Activity: With the pictures removed, write out the data below exactly.

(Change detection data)

######

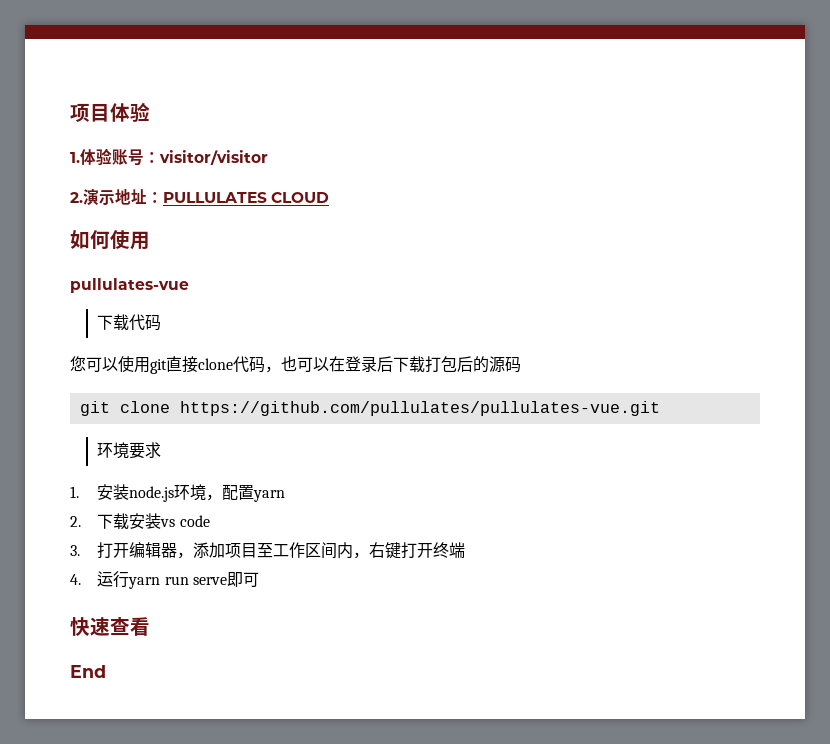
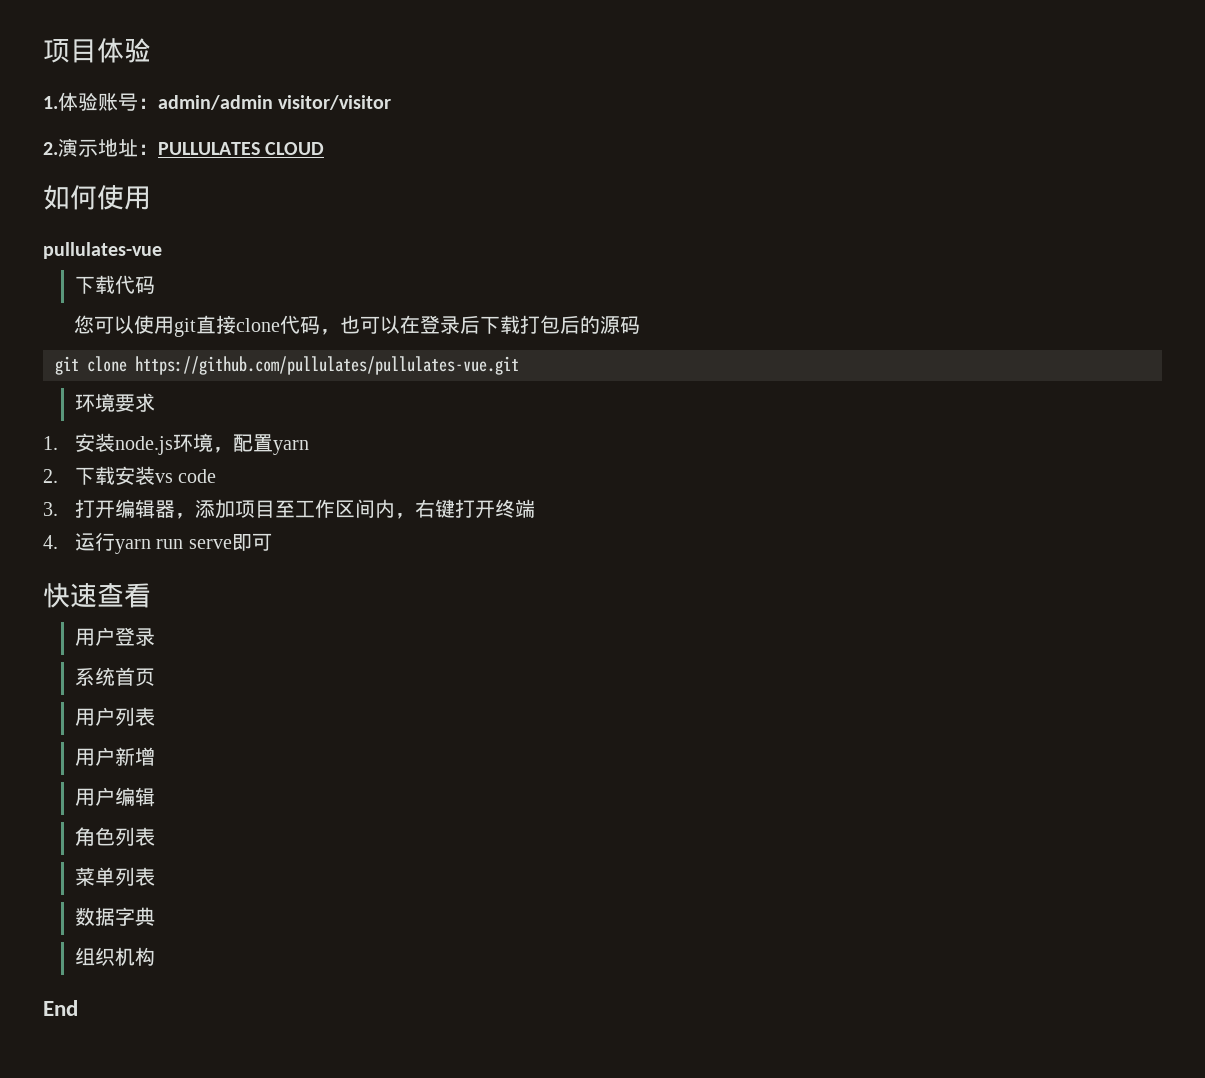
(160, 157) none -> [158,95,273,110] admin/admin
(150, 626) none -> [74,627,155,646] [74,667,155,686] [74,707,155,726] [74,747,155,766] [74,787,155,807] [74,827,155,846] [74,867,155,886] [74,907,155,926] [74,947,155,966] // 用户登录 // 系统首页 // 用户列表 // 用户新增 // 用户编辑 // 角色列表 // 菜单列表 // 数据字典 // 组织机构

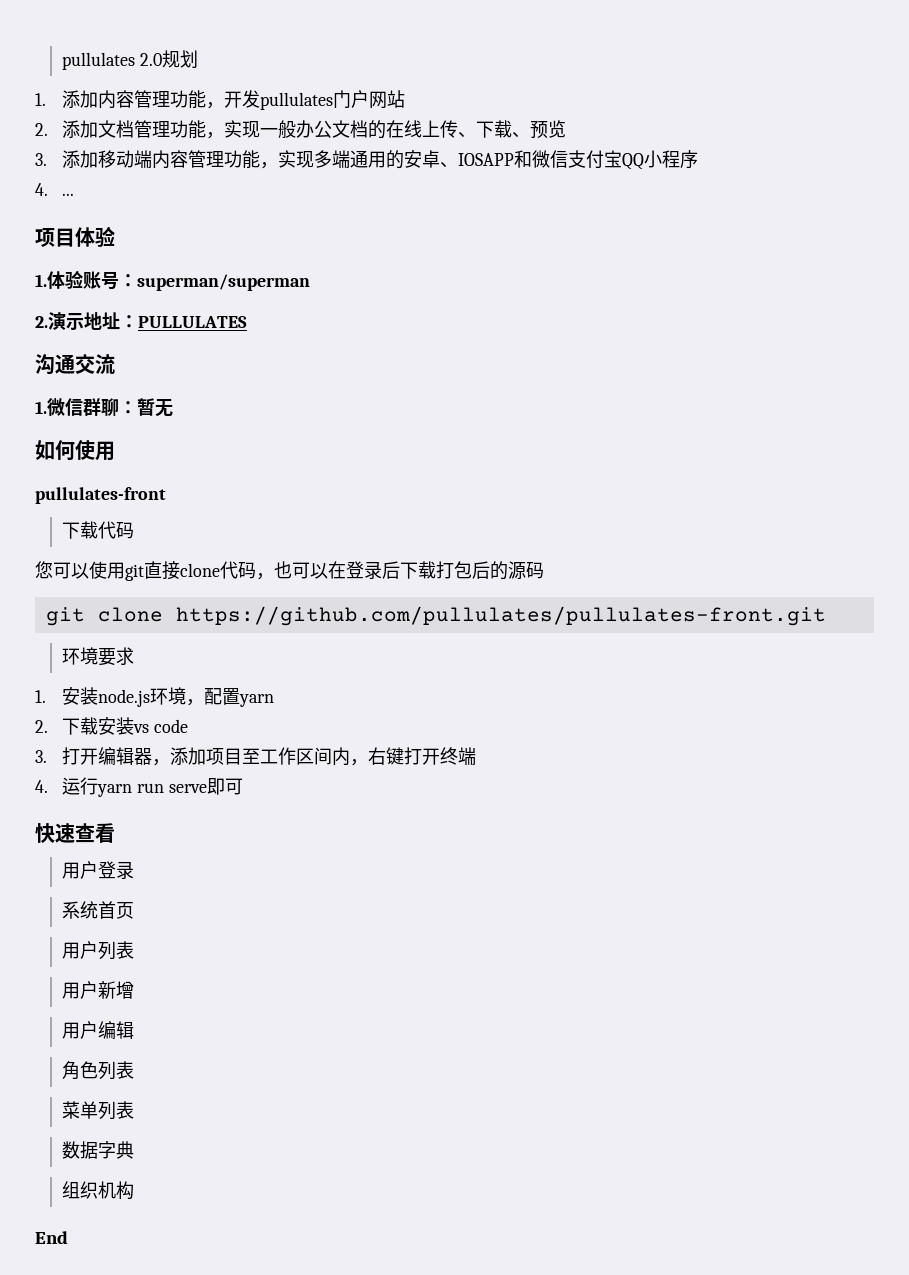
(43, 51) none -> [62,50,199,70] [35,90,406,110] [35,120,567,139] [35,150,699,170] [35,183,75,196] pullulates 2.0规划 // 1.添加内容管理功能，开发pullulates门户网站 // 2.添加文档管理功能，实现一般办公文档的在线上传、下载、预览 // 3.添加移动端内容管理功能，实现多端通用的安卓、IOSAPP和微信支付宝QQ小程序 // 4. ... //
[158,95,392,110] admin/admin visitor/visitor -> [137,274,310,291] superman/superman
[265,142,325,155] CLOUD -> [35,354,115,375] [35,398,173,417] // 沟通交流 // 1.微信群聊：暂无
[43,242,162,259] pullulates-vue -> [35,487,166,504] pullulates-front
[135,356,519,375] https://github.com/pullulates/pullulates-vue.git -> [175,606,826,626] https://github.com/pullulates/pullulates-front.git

######

Response to this exercise:
(160, 157) none -> [158,95,273,110] admin/admin
(150, 626) none -> [74,627,155,646] [74,667,155,686] [74,707,155,726] [74,747,155,766] [74,787,155,807] [74,827,155,846] [74,867,155,886] [74,907,155,926] [74,947,155,966] // 用户登录 // 系统首页 // 用户列表 // 用户新增 // 用户编辑 // 角色列表 // 菜单列表 // 数据字典 // 组织机构

(43, 51) none -> [62,50,199,70] [35,90,406,110] [35,120,567,139] [35,150,699,170] [35,183,75,196] pullulates 2.0规划 // 1.添加内容管理功能，开发pullulates门户网站 // 2.添加文档管理功能，实现一般办公文档的在线上传、下载、预览 // 3.添加移动端内容管理功能，实现多端通用的安卓、IOSAPP和微信支付宝QQ小程序 // 4. ... //
[158,95,392,110] admin/admin visitor/visitor -> [137,274,310,291] superman/superman
[265,142,325,155] CLOUD -> [35,354,115,375] [35,398,173,417] // 沟通交流 // 1.微信群聊：暂无
[43,242,162,259] pullulates-vue -> [35,487,166,504] pullulates-front
[135,356,519,375] https://github.com/pullulates/pullulates-vue.git -> [175,606,826,626] https://github.com/pullulates/pullulates-front.git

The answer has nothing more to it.